Fox and Godzinsky (1998) study: Do children’s performance in non-actional passive improve without the by-phrase?
Goal is to test whether children’s performance on non-actional passives improves without the by-phrase.
In such sentences, there is no competition between the two NPs, both of which could be agents.
13 children, aged 3;6 to 5;5.
Truth value judgement task: Child listens to short story accompanied by pictures. Puppet who is “learning language” summarizes story at end – correctly or incorrectly. Child says whether puppet was correct or incorrect
results of Fox & Grodzinsky (1998) study
more accurate responses with short passives than with long passives (by-phrases)
ex. The boy is seen. (≈85% accuracy)
The boy is seen by the horse. (≈45% accuracy)
Interpretation: Children’s difficulty with passives involves understanding how the agent is expressed in a by-phrase, not the movement of the object.
spontaneous production
Evidence for PRODUCTIVITY of passives (knowing how they work) in spontaneous production: children create novel passives, suggesting that their grammars do permit passive constructions
It was bandaided. (age 3;4)
Is it all needled. (age 3;2)
I don’t like being fallen down on. (age 4)
When producing passives, children correctly move the object: “the puppy got washed” → *got washed the puppy
however, long passives are rarely produced spontaneously (i.e. without being prompted)

PROBLEM TO WORK ON: Reproduce the notes on children's passives between "The boy is seen by" and "without being prompted)", inclusive. The items after this point are separate material, unconnected to the notes on children's passives.

INFORMATION GIVEN:
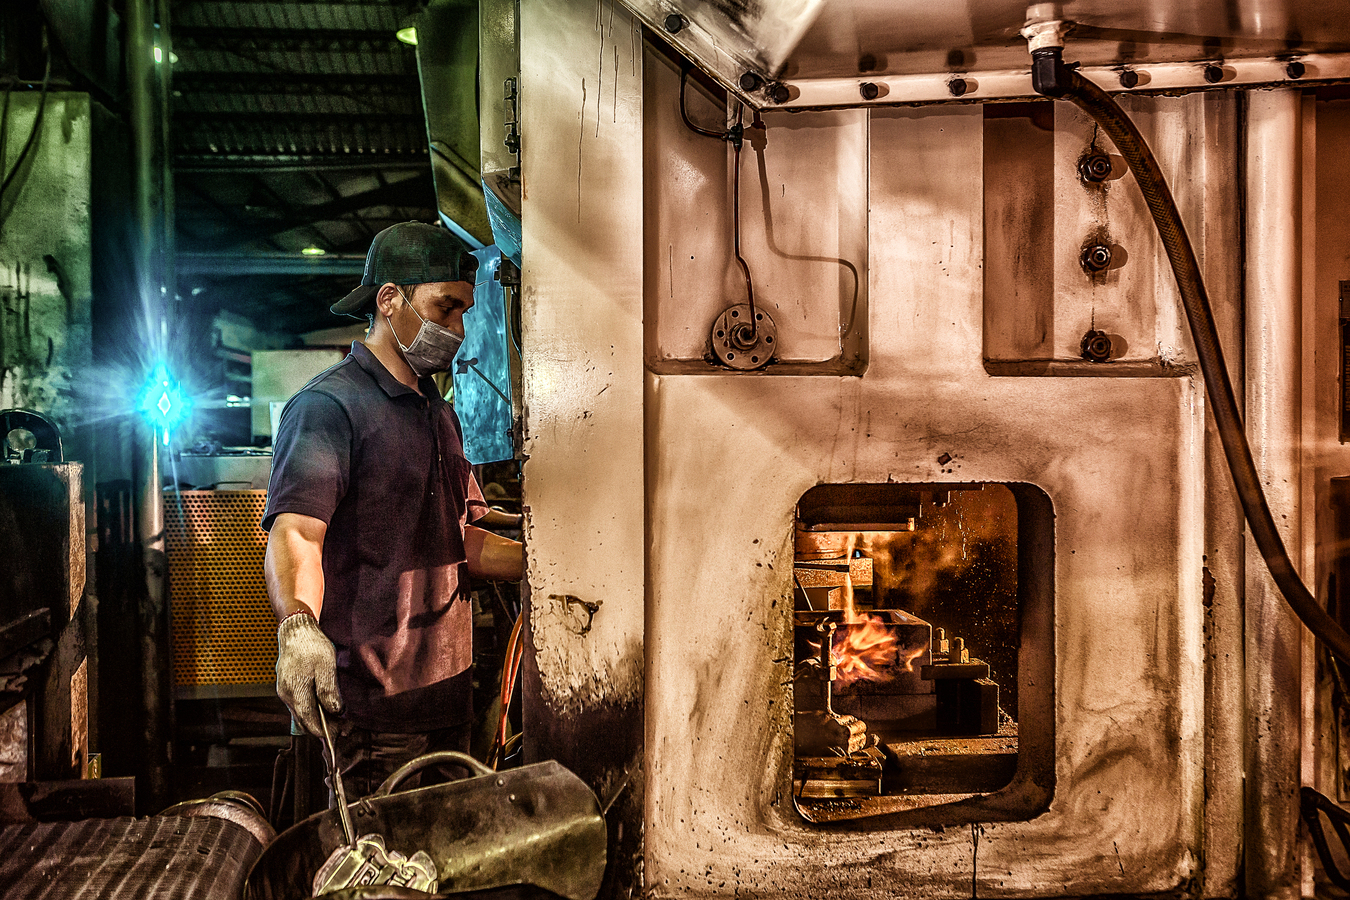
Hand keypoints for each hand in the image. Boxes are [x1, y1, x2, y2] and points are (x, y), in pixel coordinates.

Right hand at [275, 612, 340, 736]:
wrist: (296, 629)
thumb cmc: (311, 645)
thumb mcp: (326, 666)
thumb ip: (329, 690)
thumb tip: (335, 711)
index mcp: (295, 692)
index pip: (309, 721)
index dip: (325, 731)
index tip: (340, 734)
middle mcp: (286, 695)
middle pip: (304, 720)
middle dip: (323, 727)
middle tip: (343, 729)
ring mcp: (285, 690)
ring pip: (301, 713)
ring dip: (318, 718)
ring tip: (338, 718)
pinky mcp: (287, 685)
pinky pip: (299, 703)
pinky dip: (312, 709)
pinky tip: (325, 705)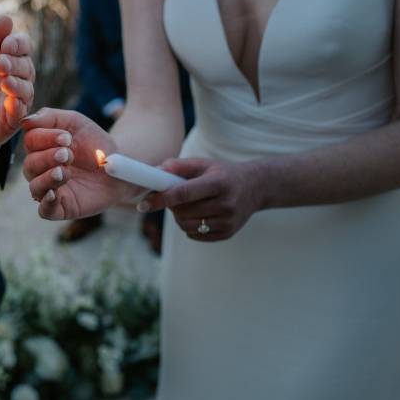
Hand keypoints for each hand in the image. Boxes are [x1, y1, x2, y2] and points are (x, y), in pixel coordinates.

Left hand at [0, 16, 34, 145]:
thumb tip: (7, 19)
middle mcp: (17, 76)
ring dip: (17, 84)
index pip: (23, 45)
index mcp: (7, 57)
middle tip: (0, 65)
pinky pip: (21, 112)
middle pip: (27, 66)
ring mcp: (17, 98)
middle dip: (14, 64)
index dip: (18, 44)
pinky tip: (10, 102)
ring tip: (5, 82)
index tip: (6, 45)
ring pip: (27, 88)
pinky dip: (17, 107)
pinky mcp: (12, 119)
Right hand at [21, 108, 139, 219]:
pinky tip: (54, 194)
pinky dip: (46, 203)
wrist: (118, 165)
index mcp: (40, 147)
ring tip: (65, 171)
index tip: (67, 137)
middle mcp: (41, 169)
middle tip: (69, 154)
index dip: (45, 138)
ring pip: (35, 187)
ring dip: (48, 178)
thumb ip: (50, 117)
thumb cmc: (94, 143)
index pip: (30, 141)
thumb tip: (25, 121)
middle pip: (30, 164)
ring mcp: (50, 189)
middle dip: (48, 157)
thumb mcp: (74, 122)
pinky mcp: (61, 208)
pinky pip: (44, 211)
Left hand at [144, 158, 264, 241]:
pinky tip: (198, 214)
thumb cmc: (223, 173)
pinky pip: (194, 235)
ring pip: (186, 225)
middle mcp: (226, 204)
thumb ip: (179, 166)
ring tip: (187, 205)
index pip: (184, 193)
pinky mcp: (227, 233)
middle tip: (173, 196)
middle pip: (183, 212)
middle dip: (171, 205)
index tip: (143, 204)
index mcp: (219, 183)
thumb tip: (154, 172)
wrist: (256, 187)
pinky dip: (189, 226)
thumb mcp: (204, 164)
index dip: (161, 199)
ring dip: (178, 216)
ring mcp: (228, 221)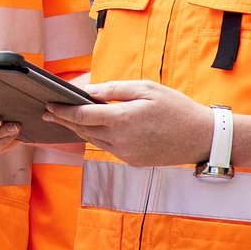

TASK SOLUTION:
The boy is seen by the horse. (≈45% accuracy)
Interpretation: Children’s difficulty with passives involves understanding how the agent is expressed in a by-phrase, not the movement of the object.
spontaneous production
Evidence for PRODUCTIVITY of passives (knowing how they work) in spontaneous production: children create novel passives, suggesting that their grammars do permit passive constructions
It was bandaided. (age 3;4)
Is it all needled. (age 3;2)
I don’t like being fallen down on. (age 4)
When producing passives, children correctly move the object: “the puppy got washed” → *got washed the puppy
however, long passives are rarely produced spontaneously (i.e. without being prompted)